→ **Текст страницы**

Создание динамической СХД по запросу пользователя

Для того чтобы пользовательская задача могла осуществлять ввод/вывод данных в специально созданную динамическую СХД необходимо перед запуском задачи оформить запрос на создание динамической СХД и настроить параметры обмена данными между создаваемой СХД и внешним окружением. Для этих целей необходимо добавить дополнительные поля в скрипт sbatch, применяемый для работы с планировщиком задач slurm (см. ниже п. 2-4):

#!/bin/bash

#### 1. SCHEDULER INITIATION
#
# request for 4 nodes
#SBATCH -N 4     
# request for 1 day and 3 hours of run time
#SBATCH -t 1-03:00:00

#### 2. STORAGE INITIATION
# Capacity of required storage and its type
#
# type=scratch,cached
# type=scratch means that data movement will be explicitly
# requested using DataWarp job script - only supported
# type=cached means that all movement
# of data between the instance and the PFS is done
# implicitly. The instance configuration and optional API
# can change the implicit behavior.
#
# access_mode=striped,private,ldbalanced
# access_mode=striped means that individual files are
# striped across multiple DataWarp server nodes
# (aggregating both capacity and bandwidth per file) and
# are accessible by all compute nodes using the instance
#
# access_mode=private means that individual files reside
# on one DataWarp server node (aggregating both
# capacity and bandwidth per instance). For scratch
# instances the files are only accessible to the compute
# node that created them (e.g. like /tmp); for cached
# instances the files are accessible to all compute nodes
# (via the underlying PFS namespace) but there is no
# coherency between compute nodes or between compute
# nodes and the PFS. Private access is not supported for
# persistent instances because a persistent instance can be
# used by multiple jobs with different numbers of
# compute nodes.

→ **Задания**
• a. Извлеките из текста о динамической СХД без изменений фрагмент, который открывается словами «#### 2. STORAGE» и закрывается словами «the implicit behavior.».
• b. Какое время выполнения задачи запрашивается в скрипте sbatch из текста о динамической СХД?

→ **Исходные записи**
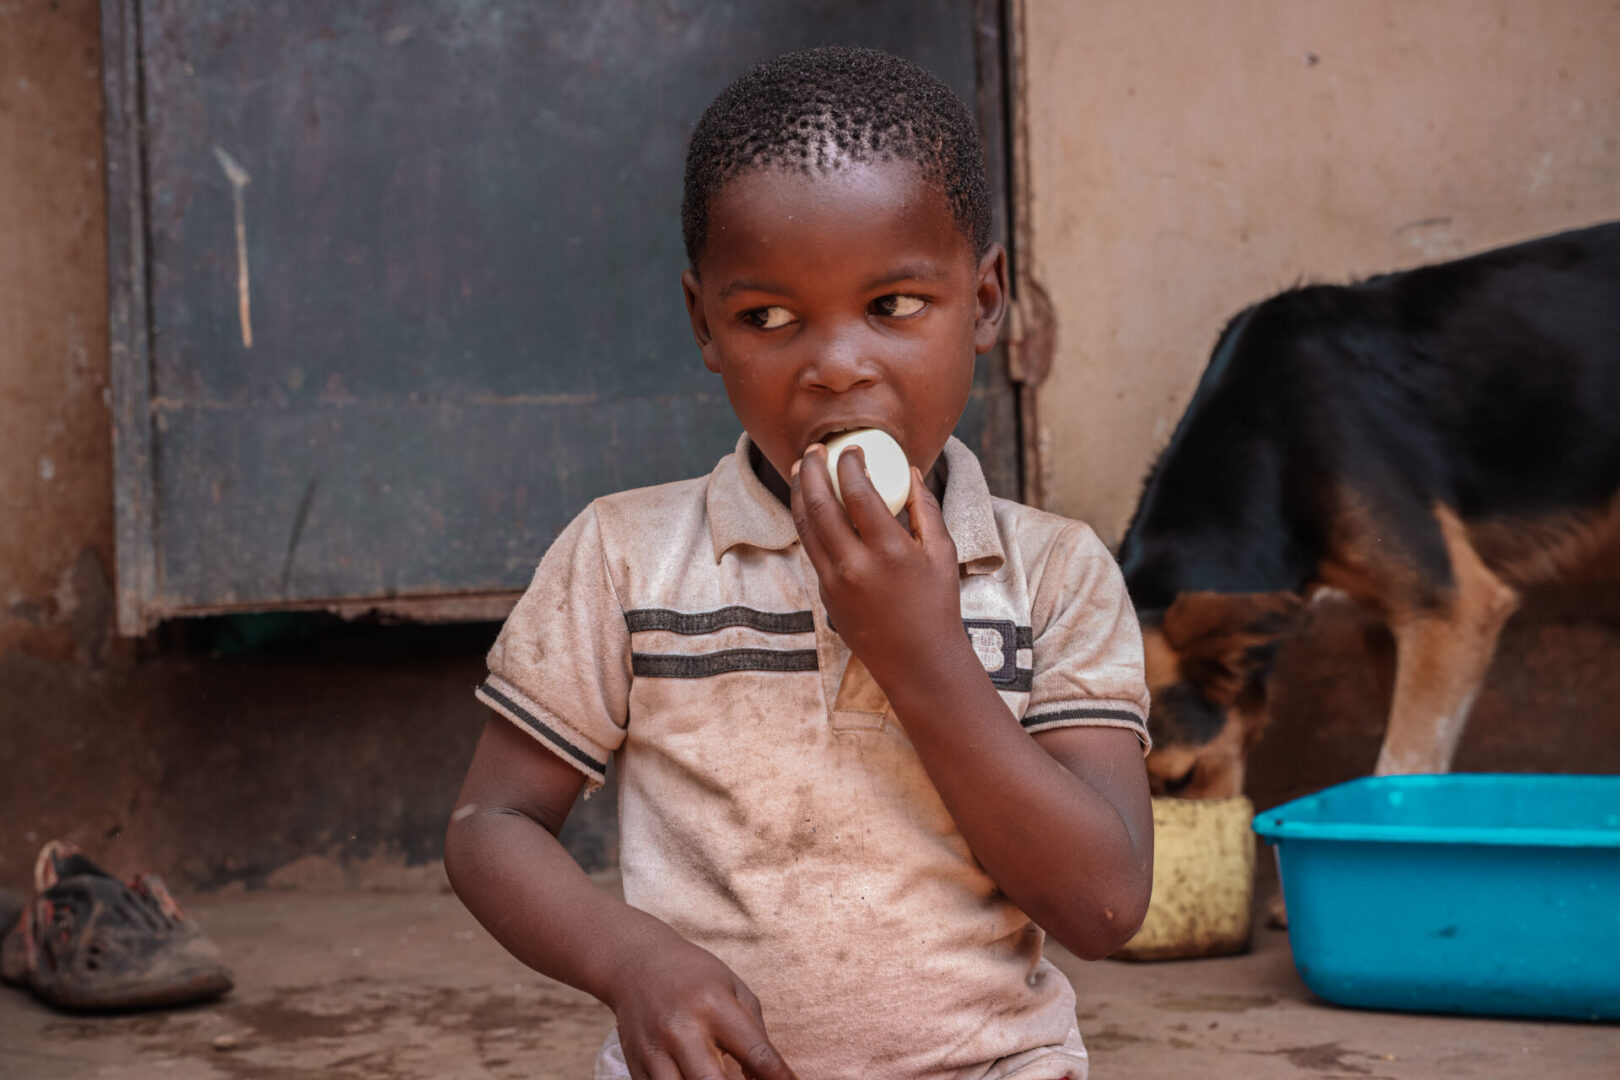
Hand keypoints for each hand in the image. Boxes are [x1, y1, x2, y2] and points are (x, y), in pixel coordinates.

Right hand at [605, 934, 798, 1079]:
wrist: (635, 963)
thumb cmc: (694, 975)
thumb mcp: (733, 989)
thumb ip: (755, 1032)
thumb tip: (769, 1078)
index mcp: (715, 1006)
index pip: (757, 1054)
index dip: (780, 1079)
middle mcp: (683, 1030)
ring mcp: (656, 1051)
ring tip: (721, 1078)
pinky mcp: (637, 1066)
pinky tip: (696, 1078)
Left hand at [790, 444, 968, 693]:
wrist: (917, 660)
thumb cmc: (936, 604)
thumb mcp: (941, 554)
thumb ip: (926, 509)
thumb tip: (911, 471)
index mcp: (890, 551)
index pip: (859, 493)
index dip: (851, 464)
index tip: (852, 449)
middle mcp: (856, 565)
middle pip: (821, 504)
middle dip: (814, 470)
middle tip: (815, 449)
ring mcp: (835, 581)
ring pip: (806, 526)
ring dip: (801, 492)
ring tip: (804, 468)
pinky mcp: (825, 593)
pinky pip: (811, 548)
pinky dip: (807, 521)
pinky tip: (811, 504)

...

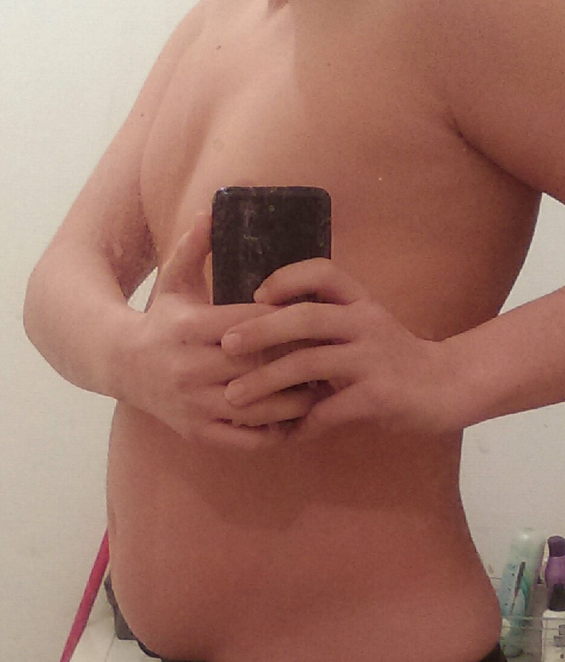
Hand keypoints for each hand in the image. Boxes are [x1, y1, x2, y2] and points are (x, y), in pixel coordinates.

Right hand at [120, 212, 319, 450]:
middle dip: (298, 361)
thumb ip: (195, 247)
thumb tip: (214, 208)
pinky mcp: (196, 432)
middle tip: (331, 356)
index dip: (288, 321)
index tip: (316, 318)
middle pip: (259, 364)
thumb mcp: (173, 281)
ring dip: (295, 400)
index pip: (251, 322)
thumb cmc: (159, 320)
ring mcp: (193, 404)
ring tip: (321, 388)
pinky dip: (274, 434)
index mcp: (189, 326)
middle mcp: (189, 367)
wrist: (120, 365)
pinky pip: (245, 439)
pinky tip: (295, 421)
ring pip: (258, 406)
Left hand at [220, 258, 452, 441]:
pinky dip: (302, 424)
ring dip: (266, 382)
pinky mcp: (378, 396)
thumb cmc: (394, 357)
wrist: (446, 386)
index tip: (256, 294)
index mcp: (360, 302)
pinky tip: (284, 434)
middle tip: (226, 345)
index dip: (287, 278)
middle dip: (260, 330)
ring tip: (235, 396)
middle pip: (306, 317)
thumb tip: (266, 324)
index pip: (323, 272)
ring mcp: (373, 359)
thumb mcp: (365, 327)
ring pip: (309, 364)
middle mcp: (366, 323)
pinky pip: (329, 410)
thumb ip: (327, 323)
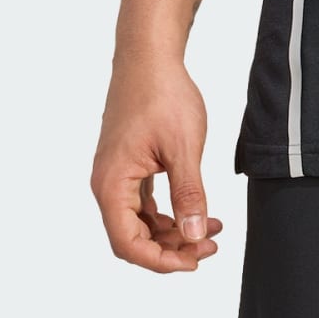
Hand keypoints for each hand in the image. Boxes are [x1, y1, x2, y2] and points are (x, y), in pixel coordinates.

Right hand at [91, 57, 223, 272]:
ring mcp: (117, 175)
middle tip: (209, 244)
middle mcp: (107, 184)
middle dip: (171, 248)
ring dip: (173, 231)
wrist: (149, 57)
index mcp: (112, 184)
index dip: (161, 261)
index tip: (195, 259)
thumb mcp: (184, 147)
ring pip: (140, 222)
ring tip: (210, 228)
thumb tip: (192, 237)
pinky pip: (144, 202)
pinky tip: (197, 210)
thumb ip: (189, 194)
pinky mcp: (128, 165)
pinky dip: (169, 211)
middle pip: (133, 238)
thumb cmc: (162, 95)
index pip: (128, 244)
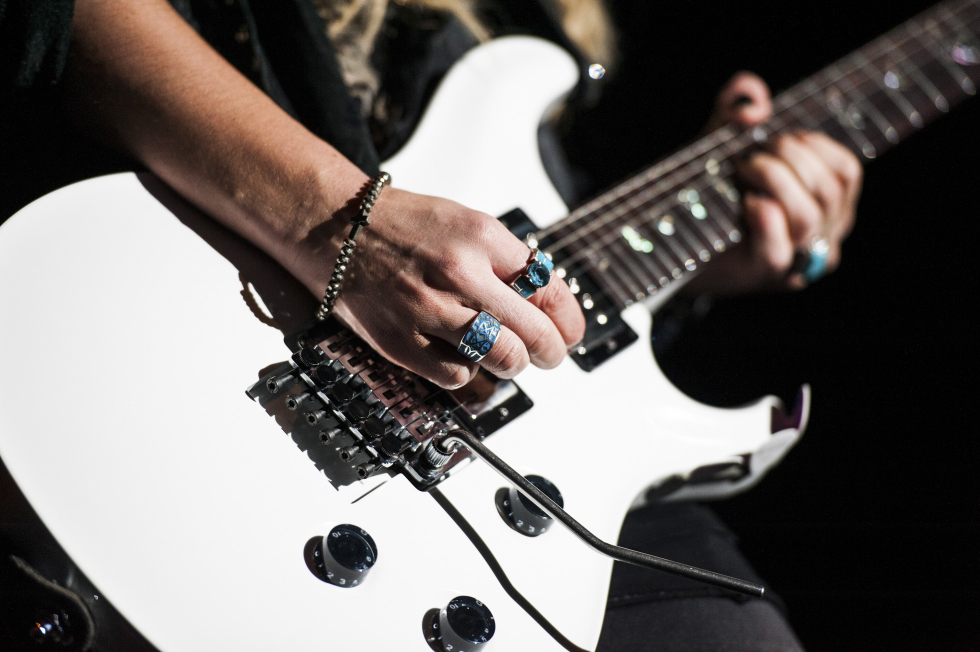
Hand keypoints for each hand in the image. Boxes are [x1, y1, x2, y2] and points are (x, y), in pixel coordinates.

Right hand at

→ **Ответы**
• a.
#### 2. STORAGE INITIATION
# Capacity of required storage and its type
#
# type=scratch,cached
# type=scratch means that data movement will be explicitly
# requested using DataWarp job script - only supported
# type=cached means that all movement
# of data between the instance and the PFS is done
# implicitly. The instance configuration and optional API
# can change the implicit behavior.

• b. Один день и три часа (#SBATCH -t 1-03:00:00).